Member of the Legislative Yuan
- In office 1 February 2002 – 31 January 2005
- Constituency: Taipei County 2
- In office 1 February 1990 – 31 January 1993
- In office 1 February 1981 – 31 January 1987

Personal details
- Born: 12 January 1946 Xinzhuang, Taipei County, Taiwan
- Died: 7 January 2025 (aged 78) Zhongzheng, Taipei, Taiwan
- Party: Independent
- Other political affiliations: Democratic Progressive Party (1987–2002) Non-Partisan Solidarity Union (2004–?) National Health Service Alliance [zh] (2011–2020)
- Education: National Taipei University of Technology (BS)

= Cheng Yu-cheng =

Taiwanese politician (1946–2025)

Cheng Yu-cheng (鄭余鎮 (Zhèng Yúzhèn); 12 January 1946 – 7 January 2025) was a Taiwanese politician.

==Background==
Cheng was born on 12 January 1946. His father Cheng Chien-bang was active in the tangwai movement. The younger Cheng studied at the National Taipei University of Technology. Cheng Yu-cheng died of a heart attack at National Taiwan University Hospital on 7 January 2025, at the age of 78.

==Political career==
Cheng was raised in what became Xinzhuang District of New Taipei. He began his political career as leader of the area in 1977, before taking a seat on the Legislative Yuan in 1981. He won a second term in 1983, but lost the 1986 elections. Shortly thereafter, Cheng joined the Democratic Progressive Party. He returned to the legislature in 1990 as a DPP representative. Cheng subsequently lost a string of elections until regaining his seat in 2001. In August 2002, Cheng flew to the United States, after he and his legislative aide Sophie Wang had reportedly married in July. He retained former legislative colleague Chiu Chang as his legal representative while seeking a divorce from his wife Lu Pei-ying. However, the divorce was never finalized.

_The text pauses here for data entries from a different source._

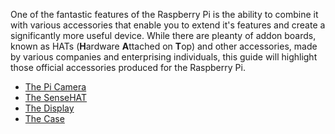 One of the fantastic features of the Raspberry Pi is the ability to combine it with various accessories that enable you to extend it's features and create a significantly more useful device. While there are pleanty of addon boards, known as HATs (**H**ardware **A**ttached on **T**op) and other accessories, made by various companies and enterprising individuals, this guide will highlight those official accessories produced for the Raspberry Pi.

- [The Pi Camera](picamera.md)
- [The SenseHAT](sensehat.md)
- [The Display](display.md)
- [The Case](case.md)


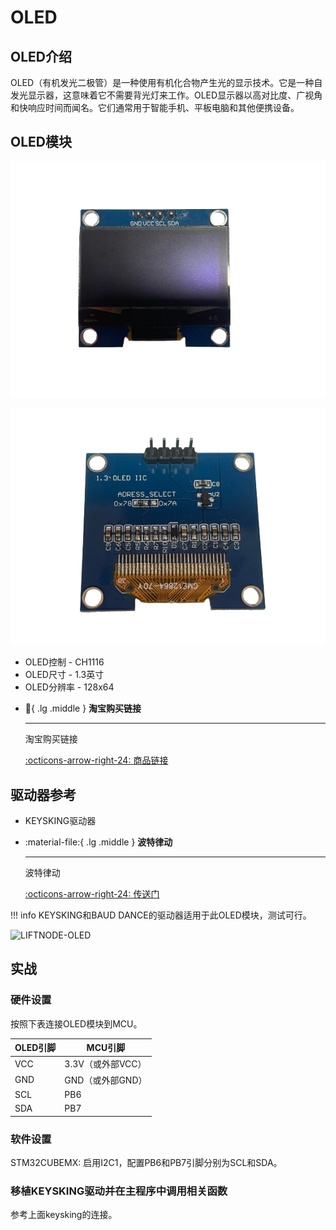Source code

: # OLED

## OLED介绍

OLED（有机发光二极管）是一种使用有机化合物产生光的显示技术。它是一种自发光显示器，这意味着它不需要背光灯来工作。OLED显示器以高对比度、广视角和快响应时间而闻名。它们通常用于智能手机、平板电脑和其他便携设备。

## OLED模块

![FRONT](front.png)

![BACK](back.png)

- OLED控制 - CH1116
- OLED尺寸 - 1.3英寸
- OLED分辨率 - 128x64

<div class="grid cards" markdown>

-   :shopping_cart:{ .lg .middle } __淘宝购买链接__

    ---

    淘宝购买链接

    [:octicons-arrow-right-24: <a href="https://m.tb.cn/h.gNJD403ubrW3ZYi?tk=tceA3fHTq8c" target="_blank"> 商品链接 </a>](#)

</div>

## 驱动器参考
- KEYSKING驱动器

<div class="grid cards" markdown>

-   :material-file:{ .lg .middle } __波特律动__

    ---

    波特律动

    [:octicons-arrow-right-24: <a href="https://led.baud-dance.com/" target="_blank"> 传送门 </a>](#)

</div>

!!! info
    KEYSKING和BAUD DANCE的驱动器适用于此OLED模块，测试可行。

![LIFTNODE-OLED](LIFTNODE-OLED.jpg)

## 实战

### 硬件设置

按照下表连接OLED模块到MCU。

| OLED引脚 | MCU引脚 |
|----------|---------|
| VCC      | 3.3V（或外部VCC）   |
| GND      | GND（或外部GND）    |
| SCL      | PB6     |
| SDA      | PB7     |

### 软件设置

STM32CUBEMX: 启用I2C1，配置PB6和PB7引脚分别为SCL和SDA。

### 移植KEYSKING驱动并在主程序中调用相关函数

参考上面keysking的连接。
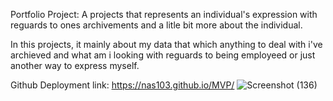 Portfolio Project:
A projects that represents an individual's expression 
with reguards to ones archivements and a litle bit more 
about the individual.

In this projects, it mainly about my data that which anything to deal with i've archieved and what am i looking with reguards to being employeed or just another
way to express myself.

Github Deployment link:
https://nas103.github.io/MVP/
![Screenshot (136)](https://github.com/user-attachments/assets/213f639f-1cfb-4162-8c38-83e550c9cc75)
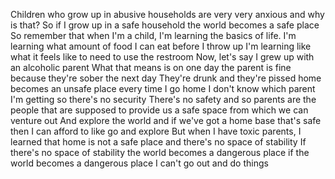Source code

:  Children who grow up in abusive households are very very anxious and why is that? So if I grow up in a safe household the world becomes a safe place So remember that when I'm a child, I'm learning the basics of life. I'm learning what amount of food I can eat before I throw up I'm learning like what it feels like to need to use the restroom Now, let's say I grew up with an alcoholic parent What that means is on one day the parent is fine because they're sober the next day They're drunk and they're pissed home becomes an unsafe place every time I go home I don't know which parent I'm getting so there's no security There's no safety and so parents are the people that are supposed to provide us a safe space from which we can venture out And explore the world and if we've got a home base that's safe then I can afford to like go and explore But when I have toxic parents, I learned that home is not a safe place and there's no space of stability If there's no space of stability the world becomes a dangerous place if the world becomes a dangerous place I can't go out and do things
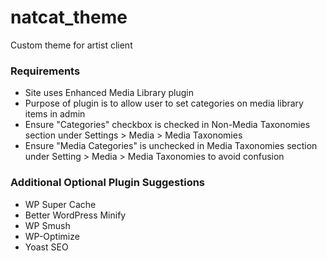 # natcat_theme

Custom theme for artist client

### Requirements

* Site uses Enhanced Media Library plugin
* Purpose of plugin is to allow user to set categories on media library items in admin
* Ensure "Categories" checkbox is checked in Non-Media Taxonomies section under Settings > Media > Media Taxonomies
* Ensure "Media Categories" is unchecked in Media Taxonomies section under Setting > Media > Media Taxonomies to avoid confusion 

### Additional Optional Plugin Suggestions

* WP Super Cache
* Better WordPress Minify
* WP Smush
* WP-Optimize
* Yoast SEO

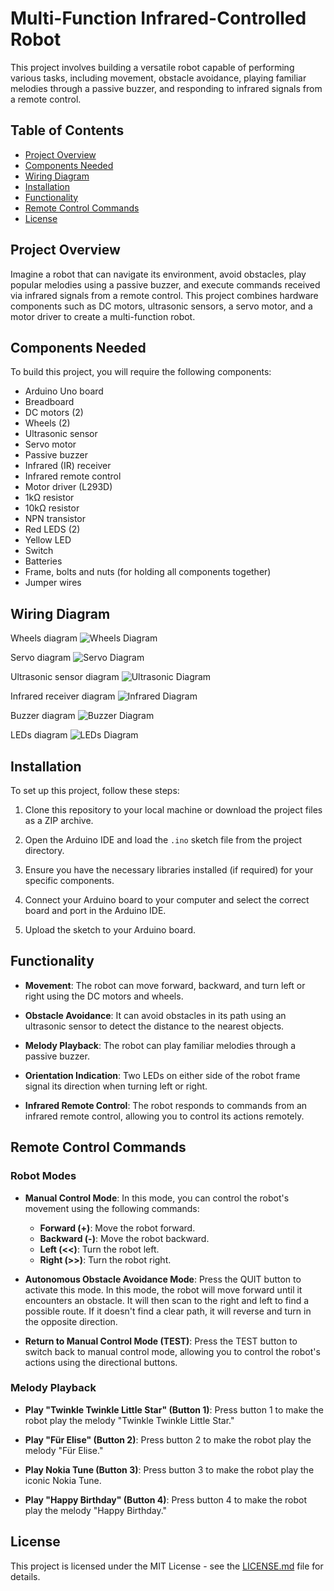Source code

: # Multi-Function Infrared-Controlled Robot

This project involves building a versatile robot capable of performing various tasks, including movement, obstacle avoidance, playing familiar melodies through a passive buzzer, and responding to infrared signals from a remote control.

## Table of Contents

- [Project Overview](#project-overview)
- [Components Needed](#components-needed)
- [Wiring Diagram](#wiring-diagram)
- [Installation](#installation)
- [Functionality](#functionality)
- [Remote Control Commands](#remote-control-commands)
- [License](#license)

## Project Overview

Imagine a robot that can navigate its environment, avoid obstacles, play popular melodies using a passive buzzer, and execute commands received via infrared signals from a remote control. This project combines hardware components such as DC motors, ultrasonic sensors, a servo motor, and a motor driver to create a multi-function robot.

## Components Needed

To build this project, you will require the following components:

- Arduino Uno board
- Breadboard
- DC motors (2)
- Wheels (2)
- Ultrasonic sensor
- Servo motor
- Passive buzzer
- Infrared (IR) receiver
- Infrared remote control
- Motor driver (L293D)
- 1kΩ resistor
- 10kΩ resistor
- NPN transistor
- Red LEDS (2)
- Yellow LED
- Switch
- Batteries
- Frame, bolts and nuts (for holding all components together)
- Jumper wires

## Wiring Diagram

Wheels diagram
![Wheels Diagram](./diagrams/wheels.png)

Servo diagram
![Servo Diagram](./diagrams/servo.png)

Ultrasonic sensor diagram
![Ultrasonic Diagram](./diagrams/ultrasonic.png)

Infrared receiver diagram
![Infrared Diagram](./diagrams/infrared.png)

Buzzer diagram
![Buzzer Diagram](./diagrams/buzzer.png)

LEDs diagram
![LEDs Diagram](./diagrams/led.png)

## Installation

To set up this project, follow these steps:

1. Clone this repository to your local machine or download the project files as a ZIP archive.

2. Open the Arduino IDE and load the `.ino` sketch file from the project directory.

3. Ensure you have the necessary libraries installed (if required) for your specific components.

4. Connect your Arduino board to your computer and select the correct board and port in the Arduino IDE.

5. Upload the sketch to your Arduino board.

## Functionality

- **Movement**: The robot can move forward, backward, and turn left or right using the DC motors and wheels.

- **Obstacle Avoidance**: It can avoid obstacles in its path using an ultrasonic sensor to detect the distance to the nearest objects.

- **Melody Playback**: The robot can play familiar melodies through a passive buzzer.

- **Orientation Indication**: Two LEDs on either side of the robot frame signal its direction when turning left or right.

- **Infrared Remote Control**: The robot responds to commands from an infrared remote control, allowing you to control its actions remotely.

## Remote Control Commands

### Robot Modes

- **Manual Control Mode**: In this mode, you can control the robot's movement using the following commands:

  - **Forward (+)**: Move the robot forward.
  - **Backward (-)**: Move the robot backward.
  - **Left (<<)**: Turn the robot left.
  - **Right (>>)**: Turn the robot right.

- **Autonomous Obstacle Avoidance Mode**: Press the QUIT button to activate this mode. In this mode, the robot will move forward until it encounters an obstacle. It will then scan to the right and left to find a possible route. If it doesn't find a clear path, it will reverse and turn in the opposite direction.

- **Return to Manual Control Mode (TEST)**: Press the TEST button to switch back to manual control mode, allowing you to control the robot's actions using the directional buttons.

### Melody Playback

- **Play "Twinkle Twinkle Little Star" (Button 1)**: Press button 1 to make the robot play the melody "Twinkle Twinkle Little Star."

- **Play "Für Elise" (Button 2)**: Press button 2 to make the robot play the melody "Für Elise."

- **Play Nokia Tune (Button 3)**: Press button 3 to make the robot play the iconic Nokia Tune.

- **Play "Happy Birthday" (Button 4)**: Press button 4 to make the robot play the melody "Happy Birthday."


## License

This project is licensed under the MIT License - see the [LICENSE.md](LICENSE.md) file for details.
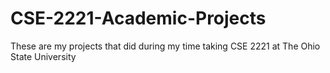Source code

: # CSE-2221-Academic-Projects
These are my projects that did during my time taking CSE 2221 at The Ohio State University 
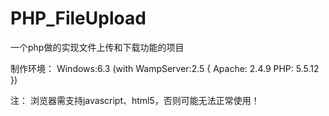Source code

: # PHP_FileUpload
一个php做的实现文件上传和下载功能的项目

制作环境：
  Windows:6.3 (with WampServer:2.5
  {
    Apache: 2.4.9
    PHP:    5.5.12
  })

注：
  浏览器需支持javascript、html5，否则可能无法正常使用！

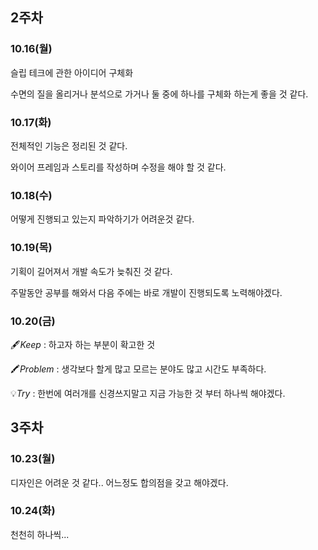 ## 2주차

### 10.16(월)

슬립 테크에 관한 아이디어 구체화

수면의 질을 올리거나 분석으로 가거나 둘 중에 하나를 구체화 하는게 좋을 것 같다.

### 10.17(화)

전체적인 기능은 정리된 것 같다.

와이어 프레임과 스토리를 작성하며 수정을 해야 할 것 같다.

### 10.18(수)

어떻게 진행되고 있는지 파악하기가 어려운것 같다.

### 10.19(목)

기획이 길어져서 개발 속도가 늦춰진 것 같다.

주말동안 공부를 해와서 다음 주에는 바로 개발이 진행되도록 노력해야겠다.

### 10.20(금)

🖋️*Keep* : 하고자 하는 부분이 확고한 것

🖍️*Problem* : 생각보다 할게 많고 모르는 분야도 많고 시간도 부족하다.

💡*Try* : 한번에 여러개를 신경쓰지말고 지금 가능한 것 부터 하나씩 해야겠다.

## 3주차

### 10.23(월)

디자인은 어려운 것 같다.. 어느정도 합의점을 갖고 해야겠다.

### 10.24(화)

천천히 하나씩...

Cheng kept his position as a legislator, but left the Democratic Progressive Party in November 2002, days before he was formally expelled. Cheng then became an independent before joining the Non-Partisan Solidarity Union upon its founding in June 2004. He ran for the Legislative Yuan twice thereafter, in the 2004 and 2012 elections.